Goal 1 >>
Output the passage of the course description that starts at "Supporting Ranked Queries" and ends at "(note: location changed)", copied word for word.

━━━━━━━━━━━━━━━━━━━━━━━━━━━━━━

CS497-KCC

Meta-Research in Information Access and Data Management

Supporting Ranked Queries for Data Retrieval

Call number: 01616, Credit: 1 unit

Fall 2003
Tuesday/Thursday, 5:00 - 6:15pm
 3211 DCL (note: location changed)


Instructor Administration About the Course
Format Schedule Resources

Instructor:

Kevin C. Chang

Administration:


About the Course

Research (in system engineering) is an activity of identifying problems and finding solutions, which eventually leads to the creation of new knowledge. While research is challenging in all aspects, often the decisive questions facing a researcher are:

"What research directions should I pursue? What problems should I solve?"

To learn to answer these "meta" questions, this course will study meta-research, or research about research, in the area of information access and data management. In particular, we will research about what research to pursue, a critical activity for any successful research efforts.

To establish a concrete technical focus, we will situate ourselves specifically in the area of supporting ranked top-k queries for data retrieval: As database systems are facing new challenges in non-traditional fuzzy retrieval scenarios, top-k or ranked queries are crucial for matching data by "soft" conditions, such as similarity, relevance, or preference: A multimedia database may rank objects by their "similarity'' to an example image. A text search engine orders documents by their "relevance'' to query terms. An e-commerce service may sort their products according to a user's "preference'' criteria to facilitate purchase decisions. For these applications, Boolean queries (e.g., as in SQL) can be too restrictive as they do not capture partial matching and result ranking-- which top-k queries specifically support.

━━━━━━━━━━━━━━━━━━━━━━━━━━━━━━

Goal 2 >>
Return the lines of the rows that start at the line containing "order: Poales" and end at the last line of the rows, reproducing them without any change.

Information supplied >>
━━━━━━━━━━━━━━━━━━━━━━━━━━━━━━

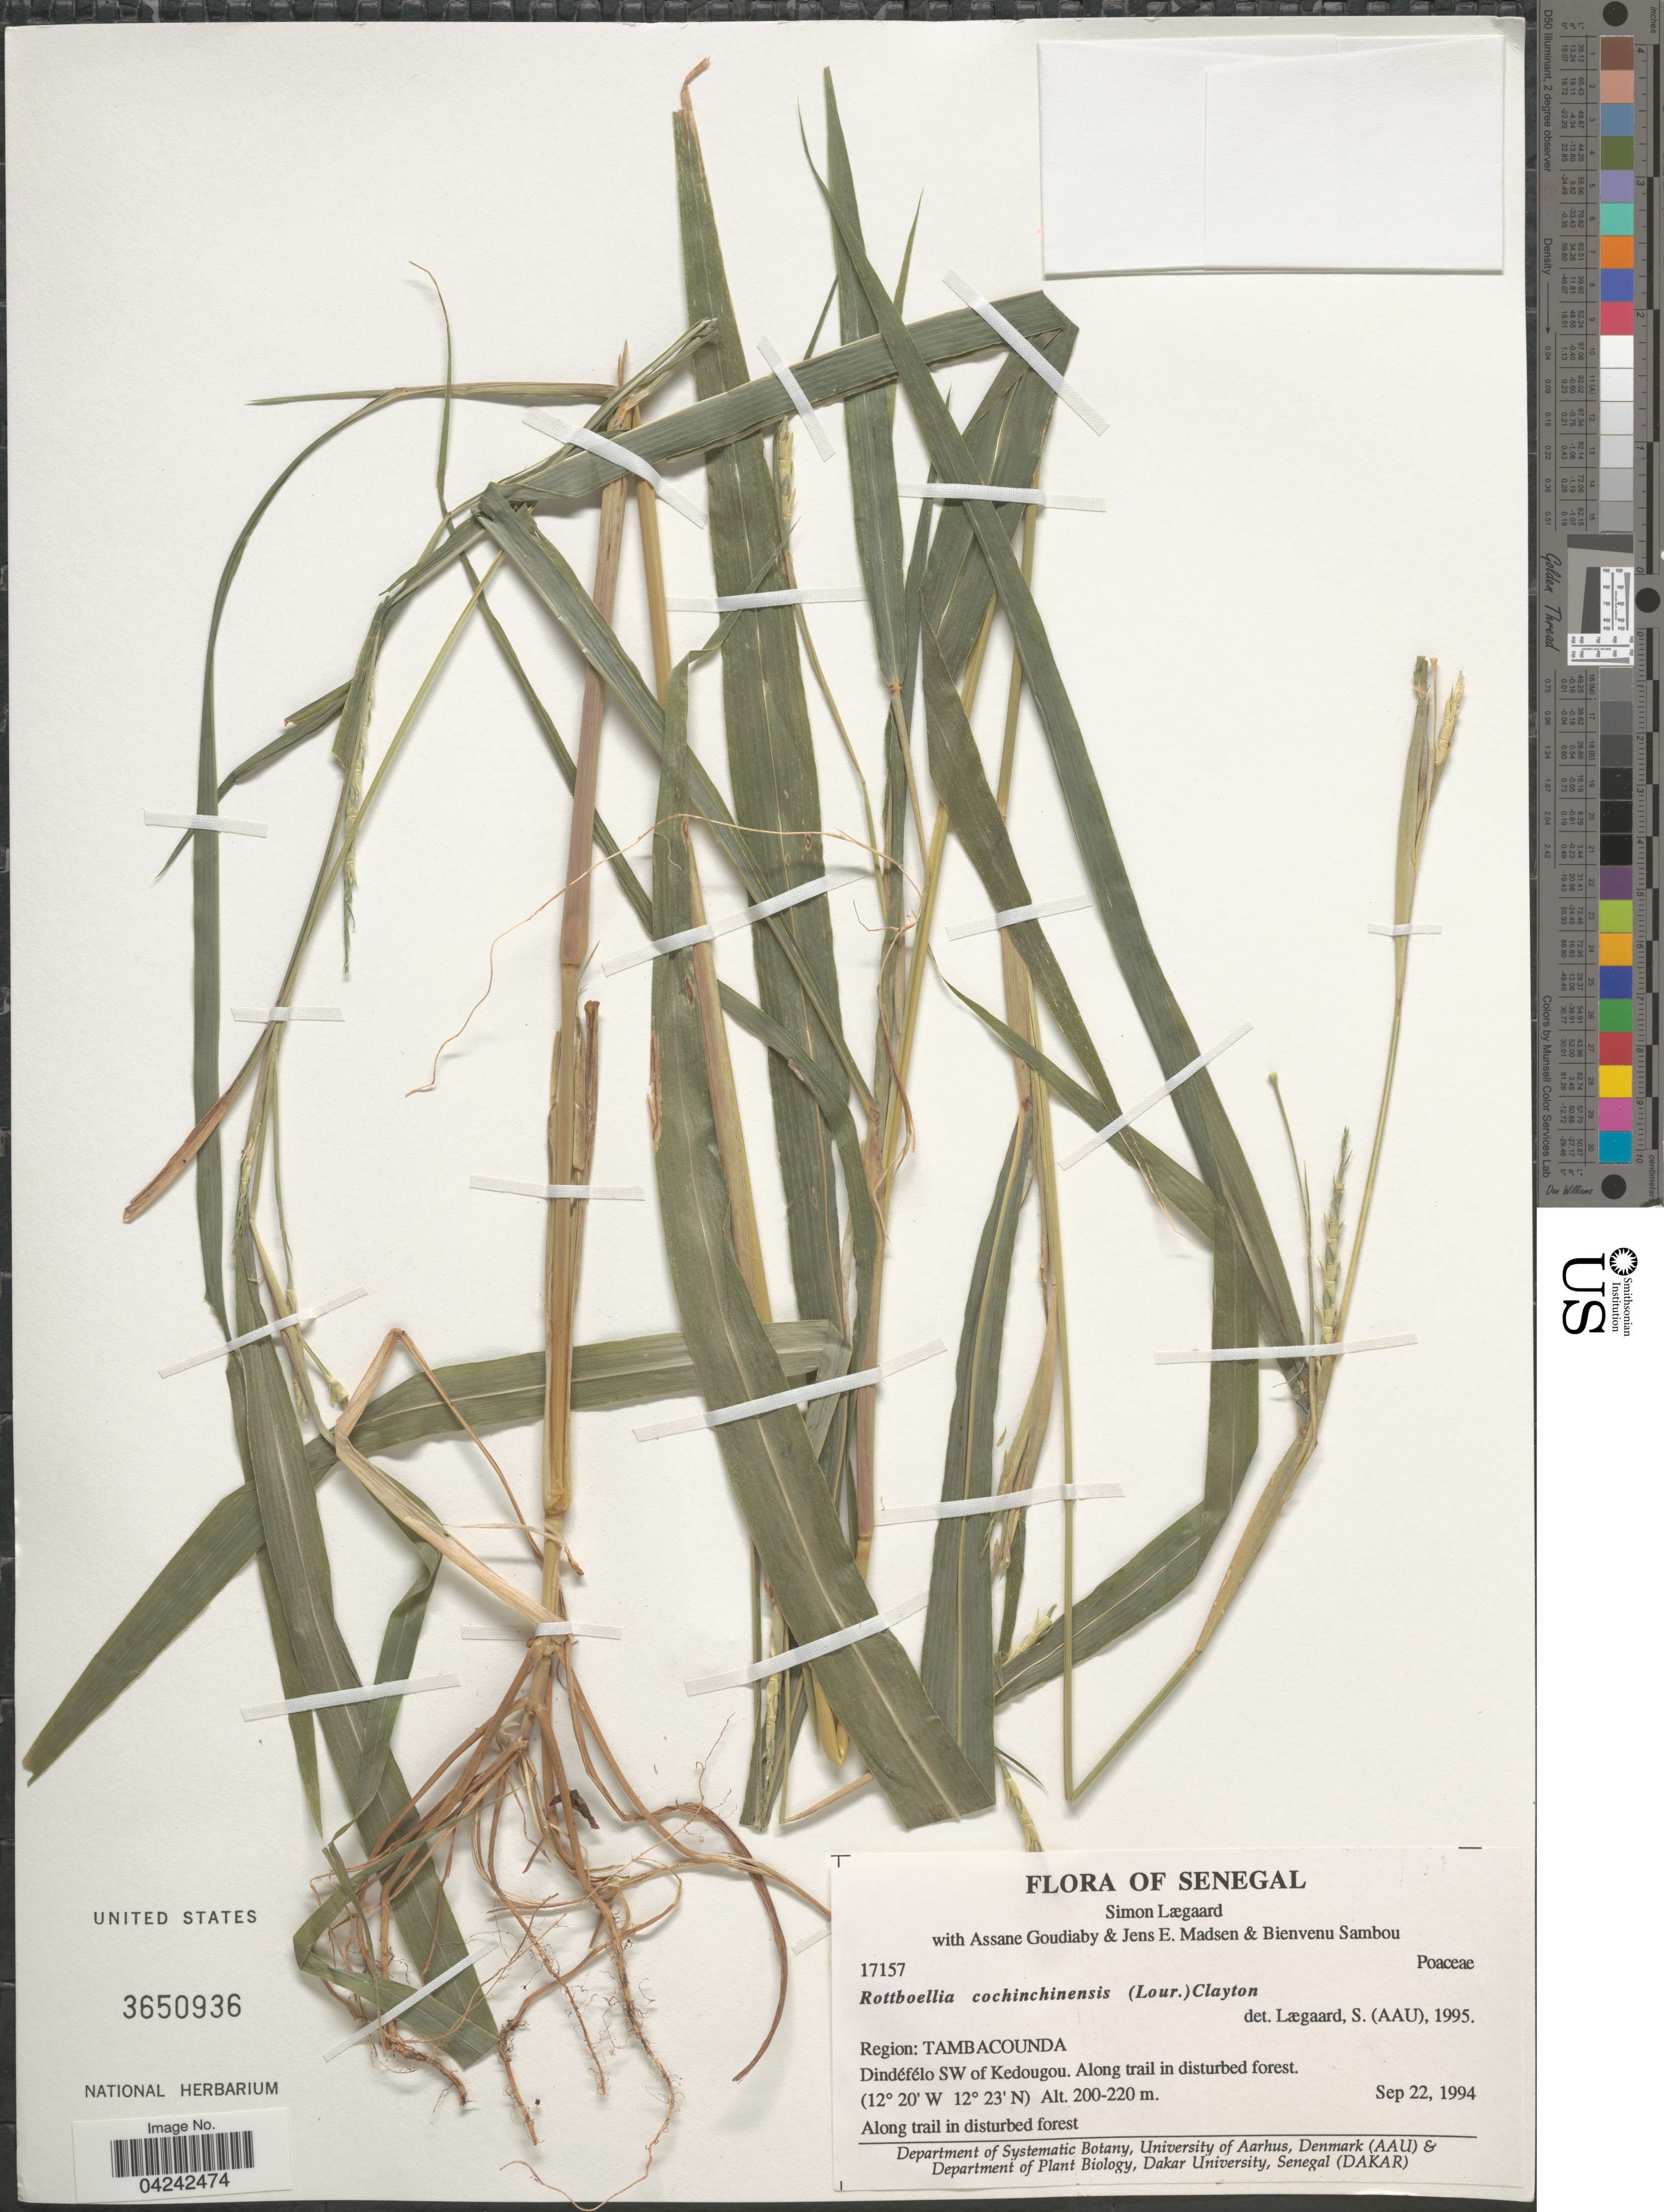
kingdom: Plantae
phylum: Tracheophyta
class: Liliopsida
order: Poales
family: Poaceae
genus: Rottboellia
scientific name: Rottboellia cochinchinensis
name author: (Lour.) Clayton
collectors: S. Lægaard, A. Goudiaby, J. E. Madsen & B. Sambou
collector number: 17157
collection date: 1994-09-22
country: Senegal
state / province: Tambacounda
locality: Region: Tambacounda. Dindéfélo SW of Kedougou. Along trail in disturbed forest.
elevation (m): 200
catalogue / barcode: US 3650936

━━━━━━━━━━━━━━━━━━━━━━━━━━━━━━

Complete answer 1 >>
Supporting Ranked Queries for Data Retrieval

Call number: 01616, Credit: 1 unit

Fall 2003
Tuesday/Thursday, 5:00 - 6:15pm
 3211 DCL (note: location changed)

Complete answer 2 >>
order: Poales
family: Poaceae
genus: Rottboellia
scientific name: Rottboellia cochinchinensis
name author: (Lour.) Clayton
collectors: S. Lægaard, A. Goudiaby, J. E. Madsen & B. Sambou
collector number: 17157
collection date: 1994-09-22
country: Senegal
state / province: Tambacounda
locality: Region: Tambacounda. Dindéfélo SW of Kedougou. Along trail in disturbed forest.
elevation (m): 200
catalogue / barcode: US 3650936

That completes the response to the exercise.